German Circumcision Ruling

My Twitter friends won’t shut up about it:

A German court has ruled that circumcising young boys on religious grounds amounts to bodily harm even if parents consent to the procedure…

The case involved a doctor accused of carrying out a circumcision on a 4-year-old that led to medical complications. The doctor was acquitted, however, and prosecutors said they won’t appeal…

Unlike female circumcision, there is no law prohibiting it and the ruling isn’t binding for other courts.

Now some commentary. Short version: I’m against circumcision on libertarian grounds, but I think it’s an issue better handled by the culture than the courts. There is a lot of hyperbole all around, and a strong (but to me inexplicable) tendency to dismiss the whole question as a joke. It’s not a joke. It’s a serious and difficult issue. Despite being anti-circumcision in principle, I don’t think that outlawing it is a good way to end it.

The following thought experiment helps to set aside the weight of tradition, just briefly. We’ll come back to it, I promise.

Imagine that there were a brand-new but very sincere religion that has started cutting off the left little toes of all its baby girls. Why? God told them to, right along with not eating turkey, praying on Tuesday nights, and reading from a holy book that was revealed to the founder.

Whatever we thought of the other practices, we would all find the toe-cutting an abomination. We might even pass laws to prevent the practice. I think we’d be on very solid grounds to do so, and I think such laws would be uncontroversial.

It’s a very common belief, among libertarians and others, that each person is by rights a self-owner. You should own your body, and your mind, and your soul, and your toes, and all other parts thereof. People do wrong to you when they act otherwise. Parents and guardians are at best the trustees, not the owners, of a child. Insofar as they wish to care for that child, they should respect the child’s property in himself. Trustees shouldn’t be allowed to cut off non-replaceable bits without some compelling reason.

In fact, for male circumcision, I think toe cutting is a pretty good parallel, neither exaggerating nor belittling the damage done. A medically supervised toe amputation is almost never fatal. Complications will be few. It may interfere sometimes with some activities, but not gravely, and not very much for most people. It’s a real loss, but it’s not an overwhelming one. Remove it at birth, and most people will probably declare that they never missed it.

Many, though, will say differently — to them it’s a terrible loss, and it would be wrong to deny their personal experience. Many others will shrug. Some will jeer. Still, it is a loss. Saying that it’s a very small loss isn’t a denial — it’s a backhanded affirmation that a loss has indeed occurred.
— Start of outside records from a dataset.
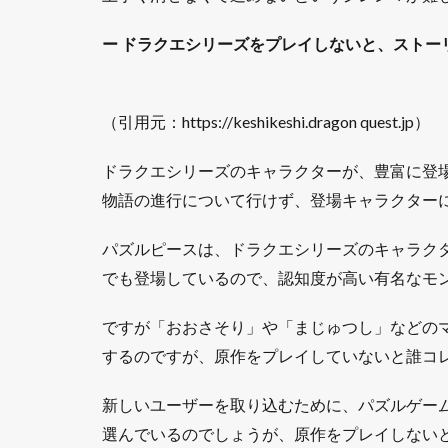
ー
ドラクエシリーズをプレイしないと、ストー
（引用元：https://keshikeshi.dragon quest.jp）
ドラクエシリーズのキャラクターが、豊富に登
物語の進行について行けず、登場キャラクター
パズルピースは、ドラクエシリーズのキャラク
でも登場しているので、認知度が高い有名なモ
ですが「おおさそり」や「まじゅつし」などの
するのですが、原作をプレイしていないと誰コ
新しいユーザーを取り込むために、パズルゲー
選んでいるのでしょうが、原作をプレイしない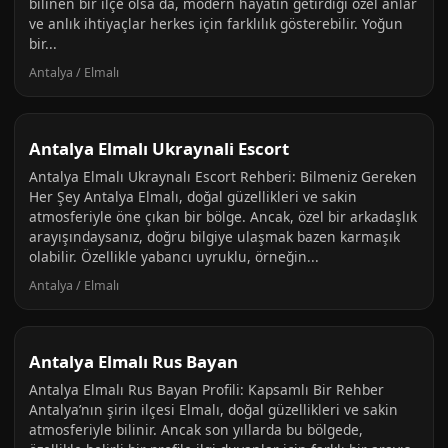
bilinen bir ilçe olsa da, modern hayatın getirdiği özel anlar
ve anlık ihtiyaçlar herkes için farklılık gösterebilir. Yoğun
bir...
Antalya / Elmalı
Antalya Elmalı Ukraynali Escort
Antalya Elmalı Ukraynalı Escort Rehberi: Bilmeniz Gereken
Her Şey Antalya Elmalı, doğal güzellikleri ve sakin
atmosferiyle öne çıkan bir bölge. Ancak, özel bir arkadaşlık
arayışındaysanız, doğru bilgiye ulaşmak bazen karmaşık
olabilir. Özellikle yabancı uyruklu, örneğin...
Antalya / Elmalı
Antalya Elmalı Rus Bayan
Antalya Elmalı Rus Bayan Profili: Kapsamlı Bir Rehber
Antalya’nın şirin ilçesi Elmalı, doğal güzellikleri ve sakin
atmosferiyle bilinir. Ancak son yıllarda bu bölgede,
Now suppose that it wasn’t some funky new-age religion that did the toe cutting. It’s one of the great and ancient religions of the world, the origin of vast amounts of subsequent theology, philosophy, law, art, and literature. Without this religion, neither you, nor I, nor anyone we know would be at all the same. This religion has enriched and enlightened the entire world. And they cut a toe from every defenseless newborn girl among them.
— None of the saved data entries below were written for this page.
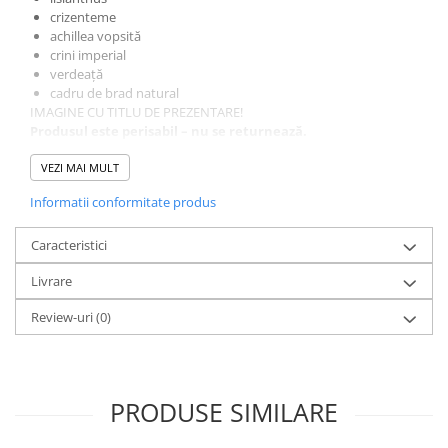
crizenteme
achillea vopsită
crini imperial
verdeață
cadru de brad natural
IMAGINE CU TITLU DE PREZENTARE!
Produsul este perisabil – nu se returnează.
Produsul final poate suferi mici modificări în funcție de sezon și
stocul disponibil.
VEZI MAI MULT
Consultă un operator: Whatsapp 0770 126 266 / 0775 347 007
Informatii conformitate produs
Caracteristici
Livrare
Review-uri
(0)
PRODUSE SIMILARE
That’s a harder call. A simple, powerful libertarian argument is met with a simple, powerful conservative one. It’s perhaps fair to say that the issue shows both at their strongest and best.

In a case like that, I would ask people of the faith to consider stopping, which is certainly within their rights. I would ask people not of the faith to decline to imitate them, at least on this one point. And I would never do it to a child of mine, not unless some medical necessity happened to compel it.

But I don’t know if I could do much more without becoming counterproductive. You can’t just go up to Judaism and start ripping pages out of it. Circumcision is another one of those issues where theory remakes the world, but practice lags behind. And that should be okay. Shouldn’t it?